◆ What you are asked to do ◆
Your output should be each line from the material below that has the word "assign".

◆ Recorded data ◆
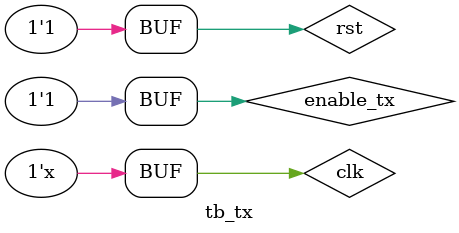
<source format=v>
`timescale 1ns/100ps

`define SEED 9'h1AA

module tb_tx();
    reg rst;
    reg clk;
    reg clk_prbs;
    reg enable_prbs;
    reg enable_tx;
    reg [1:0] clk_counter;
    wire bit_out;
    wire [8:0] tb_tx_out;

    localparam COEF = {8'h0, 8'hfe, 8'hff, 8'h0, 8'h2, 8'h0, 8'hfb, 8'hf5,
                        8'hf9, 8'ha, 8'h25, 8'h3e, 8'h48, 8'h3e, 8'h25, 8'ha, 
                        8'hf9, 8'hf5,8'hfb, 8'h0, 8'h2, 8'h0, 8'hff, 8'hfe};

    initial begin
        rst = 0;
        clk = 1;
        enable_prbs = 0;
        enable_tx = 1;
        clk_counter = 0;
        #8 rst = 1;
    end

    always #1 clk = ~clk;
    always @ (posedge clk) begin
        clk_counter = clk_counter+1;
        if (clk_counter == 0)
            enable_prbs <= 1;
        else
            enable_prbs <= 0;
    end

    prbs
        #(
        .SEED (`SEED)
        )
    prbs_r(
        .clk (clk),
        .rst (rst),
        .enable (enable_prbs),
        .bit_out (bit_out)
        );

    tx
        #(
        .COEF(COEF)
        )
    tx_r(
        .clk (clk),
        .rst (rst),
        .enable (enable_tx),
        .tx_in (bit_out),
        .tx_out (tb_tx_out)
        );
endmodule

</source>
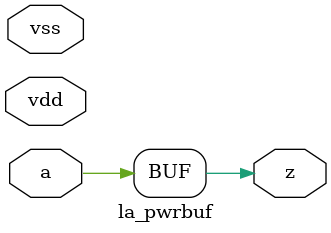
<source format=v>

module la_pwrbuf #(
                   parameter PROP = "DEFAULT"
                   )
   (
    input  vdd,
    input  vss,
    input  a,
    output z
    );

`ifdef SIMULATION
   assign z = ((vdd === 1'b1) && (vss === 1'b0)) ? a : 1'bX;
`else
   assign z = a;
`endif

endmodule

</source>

* * *

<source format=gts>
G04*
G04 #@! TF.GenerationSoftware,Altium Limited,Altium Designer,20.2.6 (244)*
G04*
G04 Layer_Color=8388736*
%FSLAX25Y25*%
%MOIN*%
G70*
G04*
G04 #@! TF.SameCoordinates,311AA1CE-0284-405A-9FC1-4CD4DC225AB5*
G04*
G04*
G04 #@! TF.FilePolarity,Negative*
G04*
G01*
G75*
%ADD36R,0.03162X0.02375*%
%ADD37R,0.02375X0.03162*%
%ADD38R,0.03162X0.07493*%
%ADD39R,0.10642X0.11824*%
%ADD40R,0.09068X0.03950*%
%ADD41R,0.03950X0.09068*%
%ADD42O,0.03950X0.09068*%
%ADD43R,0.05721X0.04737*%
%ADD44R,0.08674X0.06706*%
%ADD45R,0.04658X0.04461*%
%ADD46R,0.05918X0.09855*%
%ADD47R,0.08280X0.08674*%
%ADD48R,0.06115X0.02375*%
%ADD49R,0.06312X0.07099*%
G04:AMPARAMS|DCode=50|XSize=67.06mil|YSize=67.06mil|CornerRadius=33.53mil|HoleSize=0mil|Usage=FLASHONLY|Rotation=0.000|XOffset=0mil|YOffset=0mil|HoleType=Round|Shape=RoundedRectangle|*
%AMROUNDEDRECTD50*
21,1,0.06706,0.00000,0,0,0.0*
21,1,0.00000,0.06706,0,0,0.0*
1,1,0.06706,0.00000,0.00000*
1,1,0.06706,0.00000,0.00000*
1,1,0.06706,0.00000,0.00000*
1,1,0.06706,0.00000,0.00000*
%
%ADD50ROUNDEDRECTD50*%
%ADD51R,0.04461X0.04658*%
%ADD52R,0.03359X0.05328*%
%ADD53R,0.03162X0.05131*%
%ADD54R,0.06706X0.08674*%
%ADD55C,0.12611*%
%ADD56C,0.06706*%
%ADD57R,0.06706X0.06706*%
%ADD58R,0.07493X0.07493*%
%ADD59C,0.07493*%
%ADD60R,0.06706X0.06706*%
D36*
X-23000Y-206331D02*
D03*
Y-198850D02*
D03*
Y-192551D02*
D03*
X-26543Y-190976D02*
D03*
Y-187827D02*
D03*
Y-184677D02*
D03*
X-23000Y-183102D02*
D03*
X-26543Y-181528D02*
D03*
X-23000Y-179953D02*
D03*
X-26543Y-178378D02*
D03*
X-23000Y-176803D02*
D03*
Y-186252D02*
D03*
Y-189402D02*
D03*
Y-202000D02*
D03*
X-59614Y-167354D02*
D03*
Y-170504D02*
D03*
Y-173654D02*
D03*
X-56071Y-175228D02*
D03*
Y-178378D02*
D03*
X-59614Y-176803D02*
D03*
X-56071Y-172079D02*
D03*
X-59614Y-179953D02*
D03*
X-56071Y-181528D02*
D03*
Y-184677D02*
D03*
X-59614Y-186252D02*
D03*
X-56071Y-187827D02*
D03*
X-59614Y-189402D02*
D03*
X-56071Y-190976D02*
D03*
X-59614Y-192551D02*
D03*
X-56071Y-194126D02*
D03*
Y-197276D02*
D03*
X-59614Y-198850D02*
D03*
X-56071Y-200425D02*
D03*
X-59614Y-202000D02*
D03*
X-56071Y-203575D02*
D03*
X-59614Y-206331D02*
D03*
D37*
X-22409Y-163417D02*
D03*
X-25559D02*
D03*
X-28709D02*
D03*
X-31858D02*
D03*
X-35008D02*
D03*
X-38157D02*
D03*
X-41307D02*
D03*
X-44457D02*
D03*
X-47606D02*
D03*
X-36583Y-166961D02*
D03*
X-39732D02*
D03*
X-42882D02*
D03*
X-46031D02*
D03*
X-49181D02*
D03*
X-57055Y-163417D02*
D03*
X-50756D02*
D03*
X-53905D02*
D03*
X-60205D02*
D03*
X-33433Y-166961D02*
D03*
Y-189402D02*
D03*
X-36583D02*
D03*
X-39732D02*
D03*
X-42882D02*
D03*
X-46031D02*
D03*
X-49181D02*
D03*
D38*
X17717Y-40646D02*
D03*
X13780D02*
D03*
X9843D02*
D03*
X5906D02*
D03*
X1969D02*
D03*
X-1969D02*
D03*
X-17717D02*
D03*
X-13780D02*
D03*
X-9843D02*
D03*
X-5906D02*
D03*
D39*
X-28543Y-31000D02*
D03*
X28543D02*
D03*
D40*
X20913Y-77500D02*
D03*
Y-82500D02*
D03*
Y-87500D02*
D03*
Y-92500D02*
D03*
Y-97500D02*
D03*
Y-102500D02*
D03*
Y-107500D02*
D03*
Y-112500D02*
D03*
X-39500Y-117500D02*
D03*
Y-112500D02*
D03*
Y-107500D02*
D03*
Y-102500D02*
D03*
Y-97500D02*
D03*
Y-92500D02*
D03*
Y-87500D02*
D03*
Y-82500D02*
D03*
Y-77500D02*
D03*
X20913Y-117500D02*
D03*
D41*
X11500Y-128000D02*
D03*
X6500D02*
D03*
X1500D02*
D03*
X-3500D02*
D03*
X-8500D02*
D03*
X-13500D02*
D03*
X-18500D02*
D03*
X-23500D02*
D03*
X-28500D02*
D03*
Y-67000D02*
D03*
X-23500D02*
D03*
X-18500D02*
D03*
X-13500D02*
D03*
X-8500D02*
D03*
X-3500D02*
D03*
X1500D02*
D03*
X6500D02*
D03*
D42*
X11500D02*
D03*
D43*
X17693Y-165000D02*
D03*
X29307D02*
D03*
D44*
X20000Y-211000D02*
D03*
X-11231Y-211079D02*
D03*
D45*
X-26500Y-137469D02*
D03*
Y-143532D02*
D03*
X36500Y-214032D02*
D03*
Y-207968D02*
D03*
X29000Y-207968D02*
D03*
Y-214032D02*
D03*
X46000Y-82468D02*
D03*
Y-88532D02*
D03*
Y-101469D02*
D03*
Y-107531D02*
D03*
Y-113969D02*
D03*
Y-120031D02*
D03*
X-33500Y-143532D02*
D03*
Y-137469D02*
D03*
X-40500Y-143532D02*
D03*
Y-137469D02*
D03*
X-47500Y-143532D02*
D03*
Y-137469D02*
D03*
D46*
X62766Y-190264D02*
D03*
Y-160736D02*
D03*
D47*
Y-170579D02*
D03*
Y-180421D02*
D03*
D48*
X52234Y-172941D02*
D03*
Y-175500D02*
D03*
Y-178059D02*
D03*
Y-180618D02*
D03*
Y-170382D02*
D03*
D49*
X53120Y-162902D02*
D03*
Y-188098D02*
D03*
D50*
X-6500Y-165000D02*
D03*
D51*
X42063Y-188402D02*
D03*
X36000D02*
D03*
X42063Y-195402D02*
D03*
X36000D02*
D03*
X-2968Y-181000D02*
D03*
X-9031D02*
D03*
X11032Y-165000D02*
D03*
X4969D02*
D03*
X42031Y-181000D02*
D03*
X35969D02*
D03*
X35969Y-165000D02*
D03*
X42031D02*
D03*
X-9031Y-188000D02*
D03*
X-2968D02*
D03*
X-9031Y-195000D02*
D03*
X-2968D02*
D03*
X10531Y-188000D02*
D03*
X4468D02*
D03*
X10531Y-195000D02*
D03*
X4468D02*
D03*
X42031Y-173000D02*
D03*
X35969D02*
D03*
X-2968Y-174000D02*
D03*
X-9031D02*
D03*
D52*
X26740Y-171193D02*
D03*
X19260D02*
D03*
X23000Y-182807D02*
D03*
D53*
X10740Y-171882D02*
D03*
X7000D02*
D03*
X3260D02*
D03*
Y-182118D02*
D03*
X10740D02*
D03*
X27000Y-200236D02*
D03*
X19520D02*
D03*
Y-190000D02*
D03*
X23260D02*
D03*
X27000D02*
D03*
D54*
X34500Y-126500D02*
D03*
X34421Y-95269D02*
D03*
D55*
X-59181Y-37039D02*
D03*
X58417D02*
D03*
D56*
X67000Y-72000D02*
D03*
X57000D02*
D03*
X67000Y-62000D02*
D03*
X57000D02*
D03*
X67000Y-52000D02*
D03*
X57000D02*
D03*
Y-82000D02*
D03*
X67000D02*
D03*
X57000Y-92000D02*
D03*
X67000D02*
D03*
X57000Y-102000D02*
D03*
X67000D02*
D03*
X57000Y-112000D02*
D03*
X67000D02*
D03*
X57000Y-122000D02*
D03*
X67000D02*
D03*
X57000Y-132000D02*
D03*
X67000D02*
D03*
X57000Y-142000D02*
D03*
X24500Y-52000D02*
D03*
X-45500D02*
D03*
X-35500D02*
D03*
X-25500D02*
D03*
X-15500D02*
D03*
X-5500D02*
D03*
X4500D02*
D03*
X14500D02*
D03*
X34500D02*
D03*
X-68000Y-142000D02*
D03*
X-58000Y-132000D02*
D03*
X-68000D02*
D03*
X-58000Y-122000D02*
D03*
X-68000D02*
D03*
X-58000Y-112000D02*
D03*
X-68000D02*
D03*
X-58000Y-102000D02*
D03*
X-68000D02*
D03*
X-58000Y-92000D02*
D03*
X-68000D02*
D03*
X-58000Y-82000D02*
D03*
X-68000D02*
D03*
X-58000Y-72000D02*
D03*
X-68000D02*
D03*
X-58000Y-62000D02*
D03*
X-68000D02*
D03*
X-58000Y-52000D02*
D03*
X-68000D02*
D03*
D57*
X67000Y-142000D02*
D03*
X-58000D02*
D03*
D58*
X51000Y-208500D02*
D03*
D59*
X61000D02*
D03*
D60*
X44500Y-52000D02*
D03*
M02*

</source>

◆ Solution to the problem ◆
   assign z = ((vdd === 1'b1) && (vss === 1'b0)) ? a : 1'bX;
   assign z = a;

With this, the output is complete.